• [Document passage]:
^^^^

The Troubleshooter, Part 111: As good as it gets
A baffling problem with streaking requires not only in-depth detective work, but also a trip to Detroit.
March 19, 2009
A baffling problem with streaking requires not only in-depth detective work, but also a trip to Detroit.
Around October last year I received a package from an automotive company just outside Detroit. I called the engineer who sent the parts and he said they had been having problems with white streaks on the surface for almost a year and a half. He then reviewed all the changes they had made to try and correct them.
After listening for a few minutes, I said I would look at the part and runner, measure a few critical dimensions, and come up with a list of changes for them to try.
This article continues our series of troubleshooting reports from one of the leading on-the-spot problem solvers in the molding industry. Consultant Bob Hatch of Bob Hatch & Assoc. has more than 45 years of experience finding solutions to processing challenges. You can reach him at [email protected]. |
The basics
I started my review by checking the part’s nominal wall thickness. It was 0.110 inch in some places and 0.125 inch in others. The ribs on the inside of the part also came in two thicknesses—0.110 and 0.080 inch. The material was a 15% glass-filled polypropylene.

^^^^

• [Records]:
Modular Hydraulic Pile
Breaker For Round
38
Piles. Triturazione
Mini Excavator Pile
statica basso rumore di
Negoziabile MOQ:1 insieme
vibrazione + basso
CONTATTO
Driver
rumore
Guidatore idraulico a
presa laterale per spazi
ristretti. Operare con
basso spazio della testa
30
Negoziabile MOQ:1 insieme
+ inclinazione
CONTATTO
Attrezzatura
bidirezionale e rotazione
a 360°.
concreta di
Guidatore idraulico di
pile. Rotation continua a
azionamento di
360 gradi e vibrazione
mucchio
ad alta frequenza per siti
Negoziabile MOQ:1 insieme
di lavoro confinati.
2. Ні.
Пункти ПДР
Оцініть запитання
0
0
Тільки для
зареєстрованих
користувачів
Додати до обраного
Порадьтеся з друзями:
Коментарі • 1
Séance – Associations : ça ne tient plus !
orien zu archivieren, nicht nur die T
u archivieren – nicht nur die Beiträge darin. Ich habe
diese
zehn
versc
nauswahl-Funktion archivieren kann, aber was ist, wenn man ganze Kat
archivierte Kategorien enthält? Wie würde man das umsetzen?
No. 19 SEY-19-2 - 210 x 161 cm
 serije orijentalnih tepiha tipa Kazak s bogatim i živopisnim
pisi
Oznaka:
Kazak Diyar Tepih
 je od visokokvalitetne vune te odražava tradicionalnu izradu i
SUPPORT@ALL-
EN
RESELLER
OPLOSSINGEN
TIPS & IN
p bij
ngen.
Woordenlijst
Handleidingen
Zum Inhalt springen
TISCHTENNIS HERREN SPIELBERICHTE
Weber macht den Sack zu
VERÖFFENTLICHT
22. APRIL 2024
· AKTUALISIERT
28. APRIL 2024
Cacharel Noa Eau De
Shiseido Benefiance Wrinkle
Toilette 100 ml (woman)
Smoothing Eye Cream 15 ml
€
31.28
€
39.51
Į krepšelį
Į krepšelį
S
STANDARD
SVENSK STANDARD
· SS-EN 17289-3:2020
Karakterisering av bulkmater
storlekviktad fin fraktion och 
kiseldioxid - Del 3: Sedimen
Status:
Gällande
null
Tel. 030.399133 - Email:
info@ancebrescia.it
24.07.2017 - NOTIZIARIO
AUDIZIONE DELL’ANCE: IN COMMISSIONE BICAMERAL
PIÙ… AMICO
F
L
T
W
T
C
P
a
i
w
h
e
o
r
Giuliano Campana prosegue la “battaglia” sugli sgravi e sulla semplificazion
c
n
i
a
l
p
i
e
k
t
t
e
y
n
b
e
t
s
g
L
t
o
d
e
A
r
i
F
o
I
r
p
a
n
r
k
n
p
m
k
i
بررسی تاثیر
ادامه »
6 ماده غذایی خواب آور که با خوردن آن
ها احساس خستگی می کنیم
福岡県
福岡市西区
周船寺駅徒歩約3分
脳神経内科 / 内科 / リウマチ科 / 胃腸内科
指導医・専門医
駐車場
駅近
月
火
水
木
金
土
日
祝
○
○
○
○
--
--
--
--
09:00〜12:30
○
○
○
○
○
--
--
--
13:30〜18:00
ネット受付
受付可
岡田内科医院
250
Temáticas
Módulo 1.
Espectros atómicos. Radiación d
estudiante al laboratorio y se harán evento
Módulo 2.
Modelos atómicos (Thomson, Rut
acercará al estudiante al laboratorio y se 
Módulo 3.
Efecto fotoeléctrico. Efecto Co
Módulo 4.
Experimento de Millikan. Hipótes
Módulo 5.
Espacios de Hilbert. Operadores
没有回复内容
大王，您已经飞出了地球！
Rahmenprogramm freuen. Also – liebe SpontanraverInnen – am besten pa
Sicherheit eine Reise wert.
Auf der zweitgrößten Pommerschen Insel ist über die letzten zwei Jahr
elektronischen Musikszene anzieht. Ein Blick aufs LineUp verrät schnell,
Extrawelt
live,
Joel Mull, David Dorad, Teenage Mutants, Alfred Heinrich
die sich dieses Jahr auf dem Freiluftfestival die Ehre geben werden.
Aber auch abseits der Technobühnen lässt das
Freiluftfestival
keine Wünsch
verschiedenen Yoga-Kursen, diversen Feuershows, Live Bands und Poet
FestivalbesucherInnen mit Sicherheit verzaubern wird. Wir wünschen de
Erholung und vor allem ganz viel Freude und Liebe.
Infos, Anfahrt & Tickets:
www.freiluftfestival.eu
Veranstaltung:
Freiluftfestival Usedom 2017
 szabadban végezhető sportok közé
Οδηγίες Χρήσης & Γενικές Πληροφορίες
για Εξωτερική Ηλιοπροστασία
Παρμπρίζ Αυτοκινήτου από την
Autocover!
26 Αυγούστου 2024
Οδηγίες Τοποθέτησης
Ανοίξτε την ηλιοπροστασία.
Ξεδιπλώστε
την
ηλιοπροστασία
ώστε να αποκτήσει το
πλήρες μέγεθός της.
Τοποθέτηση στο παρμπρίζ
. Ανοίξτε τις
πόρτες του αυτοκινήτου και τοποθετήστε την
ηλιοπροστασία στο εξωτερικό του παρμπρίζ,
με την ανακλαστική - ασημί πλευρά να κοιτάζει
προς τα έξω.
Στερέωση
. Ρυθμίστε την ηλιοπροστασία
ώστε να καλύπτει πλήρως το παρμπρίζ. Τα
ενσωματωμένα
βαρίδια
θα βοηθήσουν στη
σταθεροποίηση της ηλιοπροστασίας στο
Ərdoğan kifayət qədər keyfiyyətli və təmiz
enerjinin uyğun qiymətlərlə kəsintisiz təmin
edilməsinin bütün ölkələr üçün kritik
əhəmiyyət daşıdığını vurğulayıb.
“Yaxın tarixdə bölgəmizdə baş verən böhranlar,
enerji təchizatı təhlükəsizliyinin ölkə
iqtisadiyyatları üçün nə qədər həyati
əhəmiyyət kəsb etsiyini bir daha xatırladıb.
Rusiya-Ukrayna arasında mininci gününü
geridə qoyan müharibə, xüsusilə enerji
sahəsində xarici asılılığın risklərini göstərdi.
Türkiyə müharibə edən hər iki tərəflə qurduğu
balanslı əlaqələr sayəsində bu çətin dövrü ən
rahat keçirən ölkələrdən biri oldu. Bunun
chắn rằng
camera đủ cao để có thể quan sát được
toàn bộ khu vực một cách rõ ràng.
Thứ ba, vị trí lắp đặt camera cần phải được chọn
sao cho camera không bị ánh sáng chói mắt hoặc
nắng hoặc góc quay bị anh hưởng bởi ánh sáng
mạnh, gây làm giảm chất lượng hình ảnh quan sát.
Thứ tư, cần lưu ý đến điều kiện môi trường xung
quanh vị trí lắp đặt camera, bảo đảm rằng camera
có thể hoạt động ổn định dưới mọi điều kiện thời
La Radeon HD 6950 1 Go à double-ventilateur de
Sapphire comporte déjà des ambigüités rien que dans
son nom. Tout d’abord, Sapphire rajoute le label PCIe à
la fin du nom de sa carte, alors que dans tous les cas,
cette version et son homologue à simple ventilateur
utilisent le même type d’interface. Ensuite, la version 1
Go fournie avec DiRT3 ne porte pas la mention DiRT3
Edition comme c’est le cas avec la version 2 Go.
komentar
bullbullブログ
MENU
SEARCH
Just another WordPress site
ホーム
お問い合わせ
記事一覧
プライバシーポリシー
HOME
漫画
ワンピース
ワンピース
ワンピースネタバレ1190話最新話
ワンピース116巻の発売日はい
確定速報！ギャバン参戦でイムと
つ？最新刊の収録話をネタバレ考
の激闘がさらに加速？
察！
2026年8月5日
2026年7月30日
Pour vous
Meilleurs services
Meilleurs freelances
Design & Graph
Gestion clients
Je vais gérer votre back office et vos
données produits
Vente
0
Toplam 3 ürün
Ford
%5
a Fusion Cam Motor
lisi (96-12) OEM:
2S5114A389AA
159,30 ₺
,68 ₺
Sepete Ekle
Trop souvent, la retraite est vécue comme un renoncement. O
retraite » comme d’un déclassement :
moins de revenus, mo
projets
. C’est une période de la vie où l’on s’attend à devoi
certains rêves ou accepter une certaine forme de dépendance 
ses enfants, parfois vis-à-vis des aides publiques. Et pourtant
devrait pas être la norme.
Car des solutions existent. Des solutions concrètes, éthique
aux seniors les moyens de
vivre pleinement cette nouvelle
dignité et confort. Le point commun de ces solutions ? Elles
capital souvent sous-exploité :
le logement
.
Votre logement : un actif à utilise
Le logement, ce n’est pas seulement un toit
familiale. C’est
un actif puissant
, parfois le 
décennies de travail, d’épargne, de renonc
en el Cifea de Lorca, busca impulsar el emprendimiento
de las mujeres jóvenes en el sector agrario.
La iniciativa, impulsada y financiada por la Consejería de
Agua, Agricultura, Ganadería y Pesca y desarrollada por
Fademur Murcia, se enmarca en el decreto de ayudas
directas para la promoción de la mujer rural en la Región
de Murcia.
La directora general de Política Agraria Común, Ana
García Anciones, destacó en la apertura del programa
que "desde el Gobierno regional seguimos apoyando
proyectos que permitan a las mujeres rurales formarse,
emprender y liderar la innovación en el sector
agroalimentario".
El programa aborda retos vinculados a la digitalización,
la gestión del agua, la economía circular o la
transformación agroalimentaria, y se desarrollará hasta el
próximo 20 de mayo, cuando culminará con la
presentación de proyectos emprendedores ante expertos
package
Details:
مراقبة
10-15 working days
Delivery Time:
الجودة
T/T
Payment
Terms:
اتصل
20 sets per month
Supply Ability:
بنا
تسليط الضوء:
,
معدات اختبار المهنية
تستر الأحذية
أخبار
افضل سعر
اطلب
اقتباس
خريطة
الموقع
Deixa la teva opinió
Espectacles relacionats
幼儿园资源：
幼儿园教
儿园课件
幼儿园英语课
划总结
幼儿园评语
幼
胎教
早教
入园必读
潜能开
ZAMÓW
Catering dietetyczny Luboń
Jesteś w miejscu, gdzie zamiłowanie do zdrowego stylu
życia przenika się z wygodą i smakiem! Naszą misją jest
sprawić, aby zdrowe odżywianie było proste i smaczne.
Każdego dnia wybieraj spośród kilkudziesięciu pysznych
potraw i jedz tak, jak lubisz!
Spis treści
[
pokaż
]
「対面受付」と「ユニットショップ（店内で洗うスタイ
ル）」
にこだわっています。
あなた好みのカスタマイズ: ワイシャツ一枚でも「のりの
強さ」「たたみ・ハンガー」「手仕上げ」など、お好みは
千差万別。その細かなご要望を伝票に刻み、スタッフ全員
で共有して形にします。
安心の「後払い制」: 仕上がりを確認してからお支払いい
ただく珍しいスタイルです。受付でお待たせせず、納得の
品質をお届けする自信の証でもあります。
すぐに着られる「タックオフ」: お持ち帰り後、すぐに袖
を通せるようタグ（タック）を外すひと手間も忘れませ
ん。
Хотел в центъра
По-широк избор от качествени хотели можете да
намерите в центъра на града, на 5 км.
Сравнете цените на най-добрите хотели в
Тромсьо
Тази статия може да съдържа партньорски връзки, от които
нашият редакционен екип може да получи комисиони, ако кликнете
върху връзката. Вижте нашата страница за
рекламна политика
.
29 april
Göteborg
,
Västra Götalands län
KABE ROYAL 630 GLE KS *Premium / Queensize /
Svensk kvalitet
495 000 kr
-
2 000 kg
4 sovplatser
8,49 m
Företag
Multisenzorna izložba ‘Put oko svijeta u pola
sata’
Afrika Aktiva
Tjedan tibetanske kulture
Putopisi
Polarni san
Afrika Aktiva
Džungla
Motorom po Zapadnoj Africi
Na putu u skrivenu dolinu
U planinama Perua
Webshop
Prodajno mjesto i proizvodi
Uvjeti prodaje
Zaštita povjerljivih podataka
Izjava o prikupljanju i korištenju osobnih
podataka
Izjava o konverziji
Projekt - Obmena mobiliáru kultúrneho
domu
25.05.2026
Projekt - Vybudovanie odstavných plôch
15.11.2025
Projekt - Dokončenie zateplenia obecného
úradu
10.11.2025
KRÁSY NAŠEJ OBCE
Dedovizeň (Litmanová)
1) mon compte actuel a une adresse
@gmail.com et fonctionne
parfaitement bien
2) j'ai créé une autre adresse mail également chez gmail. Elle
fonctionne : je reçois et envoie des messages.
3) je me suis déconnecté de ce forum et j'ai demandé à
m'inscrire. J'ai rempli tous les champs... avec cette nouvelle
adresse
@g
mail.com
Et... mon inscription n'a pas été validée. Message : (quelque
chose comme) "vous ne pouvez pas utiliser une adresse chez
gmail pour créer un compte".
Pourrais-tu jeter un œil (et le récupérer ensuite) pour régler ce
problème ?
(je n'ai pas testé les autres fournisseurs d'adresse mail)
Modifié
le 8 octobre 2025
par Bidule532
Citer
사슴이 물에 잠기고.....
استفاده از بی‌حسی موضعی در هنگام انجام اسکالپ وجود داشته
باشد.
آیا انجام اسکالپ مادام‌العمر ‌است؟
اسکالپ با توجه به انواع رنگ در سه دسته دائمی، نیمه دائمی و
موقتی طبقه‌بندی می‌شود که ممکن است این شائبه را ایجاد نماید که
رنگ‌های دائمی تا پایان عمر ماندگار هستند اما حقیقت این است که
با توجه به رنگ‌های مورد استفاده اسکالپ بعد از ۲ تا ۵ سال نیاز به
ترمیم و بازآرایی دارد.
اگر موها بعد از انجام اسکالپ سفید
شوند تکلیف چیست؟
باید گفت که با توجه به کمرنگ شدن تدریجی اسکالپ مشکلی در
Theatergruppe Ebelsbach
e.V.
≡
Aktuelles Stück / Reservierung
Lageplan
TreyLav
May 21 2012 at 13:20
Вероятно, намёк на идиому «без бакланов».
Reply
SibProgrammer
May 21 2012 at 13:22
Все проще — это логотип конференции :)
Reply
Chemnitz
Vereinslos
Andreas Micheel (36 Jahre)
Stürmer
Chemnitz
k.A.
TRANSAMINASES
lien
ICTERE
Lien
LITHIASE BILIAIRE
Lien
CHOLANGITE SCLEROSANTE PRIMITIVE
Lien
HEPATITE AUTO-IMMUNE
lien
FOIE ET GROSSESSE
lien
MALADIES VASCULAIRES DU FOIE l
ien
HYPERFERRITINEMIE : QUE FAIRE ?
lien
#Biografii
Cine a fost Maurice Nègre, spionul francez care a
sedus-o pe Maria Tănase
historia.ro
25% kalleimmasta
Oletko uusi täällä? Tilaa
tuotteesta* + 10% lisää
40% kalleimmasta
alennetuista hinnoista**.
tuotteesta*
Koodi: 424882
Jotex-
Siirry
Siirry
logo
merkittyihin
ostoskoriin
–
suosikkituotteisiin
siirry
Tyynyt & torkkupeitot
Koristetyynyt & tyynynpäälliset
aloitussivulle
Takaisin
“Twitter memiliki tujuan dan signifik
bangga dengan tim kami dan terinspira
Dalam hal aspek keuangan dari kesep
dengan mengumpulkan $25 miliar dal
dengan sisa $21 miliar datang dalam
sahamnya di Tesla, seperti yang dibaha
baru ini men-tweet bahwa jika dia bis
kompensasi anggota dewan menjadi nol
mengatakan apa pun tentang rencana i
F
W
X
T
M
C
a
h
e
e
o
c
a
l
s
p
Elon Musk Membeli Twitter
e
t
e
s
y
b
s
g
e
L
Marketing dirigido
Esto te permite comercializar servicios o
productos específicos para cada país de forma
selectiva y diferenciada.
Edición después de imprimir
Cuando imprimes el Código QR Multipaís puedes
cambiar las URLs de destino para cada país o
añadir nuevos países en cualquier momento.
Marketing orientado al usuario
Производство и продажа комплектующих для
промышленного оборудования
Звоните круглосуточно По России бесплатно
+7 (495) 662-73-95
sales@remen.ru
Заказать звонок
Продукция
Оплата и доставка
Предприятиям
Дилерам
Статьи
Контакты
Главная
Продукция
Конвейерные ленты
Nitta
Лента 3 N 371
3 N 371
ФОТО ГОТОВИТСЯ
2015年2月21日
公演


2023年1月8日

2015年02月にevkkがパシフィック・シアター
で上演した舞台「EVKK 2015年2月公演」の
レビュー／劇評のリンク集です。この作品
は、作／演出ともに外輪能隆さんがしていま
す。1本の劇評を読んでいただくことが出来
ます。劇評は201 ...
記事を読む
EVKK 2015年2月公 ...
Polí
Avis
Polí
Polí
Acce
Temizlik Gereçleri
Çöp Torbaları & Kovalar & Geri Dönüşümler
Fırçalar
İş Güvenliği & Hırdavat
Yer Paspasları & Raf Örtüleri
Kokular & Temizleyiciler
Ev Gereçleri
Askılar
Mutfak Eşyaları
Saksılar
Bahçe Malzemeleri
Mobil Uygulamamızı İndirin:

^^^^

• [Exercise brief]: Could you reproduce the troubleshooting article on the white streaks above, word for word from its title through its final sentence?

• [Expected answer]:
The Troubleshooter, Part 111: As good as it gets
A baffling problem with streaking requires not only in-depth detective work, but also a trip to Detroit.
March 19, 2009
A baffling problem with streaking requires not only in-depth detective work, but also a trip to Detroit.
Around October last year I received a package from an automotive company just outside Detroit. I called the engineer who sent the parts and he said they had been having problems with white streaks on the surface for almost a year and a half. He then reviewed all the changes they had made to try and correct them.
After listening for a few minutes, I said I would look at the part and runner, measure a few critical dimensions, and come up with a list of changes for them to try.
This article continues our series of troubleshooting reports from one of the leading on-the-spot problem solvers in the molding industry. Consultant Bob Hatch of Bob Hatch & Assoc. has more than 45 years of experience finding solutions to processing challenges. You can reach him at [email protected]. |
The basics
I started my review by checking the part’s nominal wall thickness. It was 0.110 inch in some places and 0.125 inch in others. The ribs on the inside of the part also came in two thicknesses—0.110 and 0.080 inch. The material was a 15% glass-filled polypropylene.